## DOCUMENT PASSAGE:
________________________
My solution was to add your patch and also to close all connections when unable to send any command to redis in the send_command method. If the clients have to reconnect, then they can resubscribe. If they stay connected, they won't know that their subscriptions are gone. I might be lost here since I'm new to ActionCable.

fooki avatar Feb 01 '18 13:02 fooki

Thanks for the info and yep that does sound familiar. The patch was a very simple first take at the problem, so I'm hoping I'll have time to submit a better solution, including David's feedback this weekend or the one after. If that would be too late for you feel free to submit a PR yourself and cc me. I'd be happy to help with testing and give my 2 cents.

wpp avatar Feb 01 '18 13:02 wpp

I am seeing similar issue which might be related to previous redis connection loss, and action cable is not doing reconnect. Issue resolved after restarting the server.

E, [2018-08-07T20:27:02.472920 #21950] ERROR -- : There was an exception - NoMethodError(undefined method `write' for nil:NilClass)
E, [2018-08-07T20:27:02.473167 #21950] ERROR -- : /shared/bundle/ruby/2.3.0/gems/redis-3.3.5/lib/redis/connection/ruby.rb:376:in `write'
/shared/bundle/ruby/2.3.0/gems/redis-3.3.5/lib/redis/client.rb:271:in `block in write'
/shared/bundle/ruby/2.3.0/gems/redis-3.3.5/lib/redis/client.rb:250:in `io'
/shared/bundle/ruby/2.3.0/gems/redis-3.3.5/lib/redis/client.rb:269:in `write'
/shared/bundle/ruby/2.3.0/gems/actioncable-5.1.4/lib/action_cable/subscription_adapter/redis.rb:161:in `send_command'

dechaoqiu avatar Aug 07 '18 21:08 dechaoqiu

Can this be a reason? https://redis.io/topics/clients#output-buffers-limits

When I send a large amount of data to a client constantly (such as 5-10 times every second), redis eventually cuts the connection between its ruby client

redis-4.1.0/lib/redis/client.rb:260:in `rescue in io': Connection lost (ECONNRESET) (Redis::ConnectionError)

github0013 avatar May 17 '19 06:05 github0013

I'm getting the same issue on Rails 6.0

I pushed an app to staging on Heroku and sometimes the Action Cable -> Redis connection times out and this crashes the entire application. Here are the error messages from logs.

2020-07-27T17:54:54.846056+00:00 app[web.1]: #<Thread:0x0000555c5dc5cd08@/app/vendor/bundle/ruby/2.5.0/gems/actioncable-5.2.3/lib/action_cable/subscription_adapter/redis.rb:148 run> terminated with exception (report_on_exception is true): 2020-07-27T17:54:54.850688+00:00 app[web.1]: /app/vendor/bundle/ruby/2.5.0/gems/redis-4.1.3/lib/redis/client.rb:362:in `rescue in establish_connection': Error connecting to Redis on ec2-52-70-215-224.compute-1.amazonaws.com:31729 (Redis::TimeoutError) (Redis::CannotConnectError)
________________________
Collection entries:
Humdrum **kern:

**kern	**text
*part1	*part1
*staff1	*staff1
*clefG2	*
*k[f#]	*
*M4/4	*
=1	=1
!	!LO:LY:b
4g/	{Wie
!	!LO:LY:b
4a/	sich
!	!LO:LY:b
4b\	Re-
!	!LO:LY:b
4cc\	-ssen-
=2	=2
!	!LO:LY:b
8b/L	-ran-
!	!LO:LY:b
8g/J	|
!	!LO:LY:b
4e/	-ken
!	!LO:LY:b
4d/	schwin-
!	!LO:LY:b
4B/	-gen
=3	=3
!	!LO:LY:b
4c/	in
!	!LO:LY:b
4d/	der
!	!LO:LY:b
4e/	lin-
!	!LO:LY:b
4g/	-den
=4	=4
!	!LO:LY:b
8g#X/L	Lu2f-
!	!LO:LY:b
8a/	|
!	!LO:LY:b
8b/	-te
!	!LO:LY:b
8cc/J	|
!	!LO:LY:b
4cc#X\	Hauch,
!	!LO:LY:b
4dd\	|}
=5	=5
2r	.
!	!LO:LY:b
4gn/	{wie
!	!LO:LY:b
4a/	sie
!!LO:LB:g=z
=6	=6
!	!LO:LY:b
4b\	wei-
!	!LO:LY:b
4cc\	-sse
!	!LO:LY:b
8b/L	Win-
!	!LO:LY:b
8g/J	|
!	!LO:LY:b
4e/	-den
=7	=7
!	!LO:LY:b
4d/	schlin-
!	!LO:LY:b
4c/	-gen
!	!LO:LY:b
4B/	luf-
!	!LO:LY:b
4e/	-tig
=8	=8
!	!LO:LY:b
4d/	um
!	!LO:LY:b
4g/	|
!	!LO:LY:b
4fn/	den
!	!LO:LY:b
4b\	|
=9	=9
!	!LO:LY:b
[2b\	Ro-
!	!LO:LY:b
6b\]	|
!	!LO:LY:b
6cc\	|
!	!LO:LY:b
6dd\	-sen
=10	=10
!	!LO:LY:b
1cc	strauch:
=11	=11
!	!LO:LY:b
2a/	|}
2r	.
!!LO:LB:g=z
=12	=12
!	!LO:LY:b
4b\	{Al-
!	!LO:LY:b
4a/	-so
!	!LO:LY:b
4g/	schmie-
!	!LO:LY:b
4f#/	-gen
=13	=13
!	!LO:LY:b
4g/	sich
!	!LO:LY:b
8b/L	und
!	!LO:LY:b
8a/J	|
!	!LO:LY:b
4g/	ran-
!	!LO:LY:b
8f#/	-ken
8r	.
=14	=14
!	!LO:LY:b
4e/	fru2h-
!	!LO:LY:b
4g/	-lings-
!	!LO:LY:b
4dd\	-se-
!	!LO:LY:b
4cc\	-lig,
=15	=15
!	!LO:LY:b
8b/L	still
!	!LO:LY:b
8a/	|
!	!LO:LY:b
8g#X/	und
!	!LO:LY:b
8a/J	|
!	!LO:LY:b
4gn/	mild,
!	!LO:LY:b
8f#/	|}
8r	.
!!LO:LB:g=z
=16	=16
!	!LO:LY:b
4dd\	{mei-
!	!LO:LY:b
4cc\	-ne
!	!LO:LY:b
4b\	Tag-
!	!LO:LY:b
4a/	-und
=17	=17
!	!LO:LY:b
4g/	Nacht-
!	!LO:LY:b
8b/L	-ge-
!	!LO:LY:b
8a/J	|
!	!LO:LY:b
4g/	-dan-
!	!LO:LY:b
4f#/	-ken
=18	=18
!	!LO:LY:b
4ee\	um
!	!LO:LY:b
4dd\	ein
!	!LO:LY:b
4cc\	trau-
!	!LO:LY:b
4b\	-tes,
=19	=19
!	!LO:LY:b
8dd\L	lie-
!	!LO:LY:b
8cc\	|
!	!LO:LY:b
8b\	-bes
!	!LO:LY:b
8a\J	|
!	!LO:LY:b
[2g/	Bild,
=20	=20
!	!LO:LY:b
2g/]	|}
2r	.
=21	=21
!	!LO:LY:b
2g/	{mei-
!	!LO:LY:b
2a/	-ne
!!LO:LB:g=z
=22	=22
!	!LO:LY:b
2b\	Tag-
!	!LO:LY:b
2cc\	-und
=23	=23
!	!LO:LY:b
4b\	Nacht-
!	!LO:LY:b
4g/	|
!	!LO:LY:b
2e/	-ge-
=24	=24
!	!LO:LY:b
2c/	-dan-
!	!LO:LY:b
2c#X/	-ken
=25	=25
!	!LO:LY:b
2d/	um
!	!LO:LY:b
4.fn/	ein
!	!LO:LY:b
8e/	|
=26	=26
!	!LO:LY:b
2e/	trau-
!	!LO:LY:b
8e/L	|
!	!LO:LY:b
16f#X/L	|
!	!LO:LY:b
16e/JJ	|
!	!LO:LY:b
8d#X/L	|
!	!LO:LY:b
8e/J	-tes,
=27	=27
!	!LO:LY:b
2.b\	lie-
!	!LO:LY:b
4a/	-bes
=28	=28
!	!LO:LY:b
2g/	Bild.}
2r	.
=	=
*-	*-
________________________
## GOALS:
**1)** Decide whether each statement agrees with the Redis thread: (a) the patch was called a very simple first take at the problem; (b) restarting the server did not fix the NoMethodError issue; (c) the Rails 6.0 app was pushed to production on Heroku. For each, answer yes or no and quote the deciding words.
**2)** Return, word for word, everything in the Redis thread from "My solution was" down to "new to ActionCable.".
**3)** Name every username that appears next to an avatar in the Redis thread.

## RESULTS OF THE EXERCISE:
**1)**
(a) Yes: "The patch was a very simple first take at the problem"
(b) No: "Issue resolved after restarting the server."
(c) No: "I pushed an app to staging on Heroku"

**2)**
My solution was to add your patch and also to close all connections when unable to send any command to redis in the send_command method. If the clients have to reconnect, then they can resubscribe. If they stay connected, they won't know that their subscriptions are gone. I might be lost here since I'm new to ActionCable.

**3)** fooki, wpp, dechaoqiu, github0013